[Records from a collection]
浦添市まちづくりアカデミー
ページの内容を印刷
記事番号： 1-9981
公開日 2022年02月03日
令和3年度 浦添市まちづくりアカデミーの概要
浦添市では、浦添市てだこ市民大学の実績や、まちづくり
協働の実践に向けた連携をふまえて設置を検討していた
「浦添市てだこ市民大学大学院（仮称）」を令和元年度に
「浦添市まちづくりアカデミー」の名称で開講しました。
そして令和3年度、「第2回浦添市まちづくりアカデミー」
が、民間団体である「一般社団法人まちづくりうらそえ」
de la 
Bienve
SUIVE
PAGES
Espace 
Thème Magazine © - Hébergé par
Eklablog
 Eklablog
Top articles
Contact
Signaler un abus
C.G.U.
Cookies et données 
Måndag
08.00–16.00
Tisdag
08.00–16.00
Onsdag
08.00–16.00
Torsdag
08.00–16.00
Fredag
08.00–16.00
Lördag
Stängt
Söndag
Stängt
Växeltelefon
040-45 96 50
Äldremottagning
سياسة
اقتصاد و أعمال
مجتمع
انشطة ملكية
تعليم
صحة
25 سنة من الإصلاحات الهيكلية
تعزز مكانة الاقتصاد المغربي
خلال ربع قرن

» ASSIGNMENT
Repeat the records above exactly, leaving none out.

» WRITTEN SOLUTION
浦添市まちづくりアカデミー
ページの内容を印刷
記事番号： 1-9981
公開日 2022年02月03日
令和3年度 浦添市まちづくりアカデミーの概要
浦添市では、浦添市てだこ市民大学の実績や、まちづくり
協働の実践に向けた連携をふまえて設置を検討していた
「浦添市てだこ市民大学大学院（仮称）」を令和元年度に
「浦添市まちづくりアカデミー」の名称で開講しました。
そして令和3年度、「第2回浦添市まちづくりアカデミー」
が、民間団体である「一般社団法人まちづくりうらそえ」
de la 
Bienve
SUIVE
PAGES
Espace 
Thème Magazine © - Hébergé par
Eklablog
 Eklablog
Top articles
Contact
Signaler un abus
C.G.U.
Cookies et données 
Måndag
08.00–16.00
Tisdag
08.00–16.00
Onsdag
08.00–16.00
Torsdag
08.00–16.00
Fredag
08.00–16.00
Lördag
Stängt
Söndag
Stängt
Växeltelefon
040-45 96 50
Äldremottagning
سياسة
اقتصاد و أعمال
مجتمع
انشطة ملكية
تعليم
صحة
25 سنة من الإصلاحات الهيكلية
تعزز مكانة الاقتصاد المغربي
خلال ربع قرن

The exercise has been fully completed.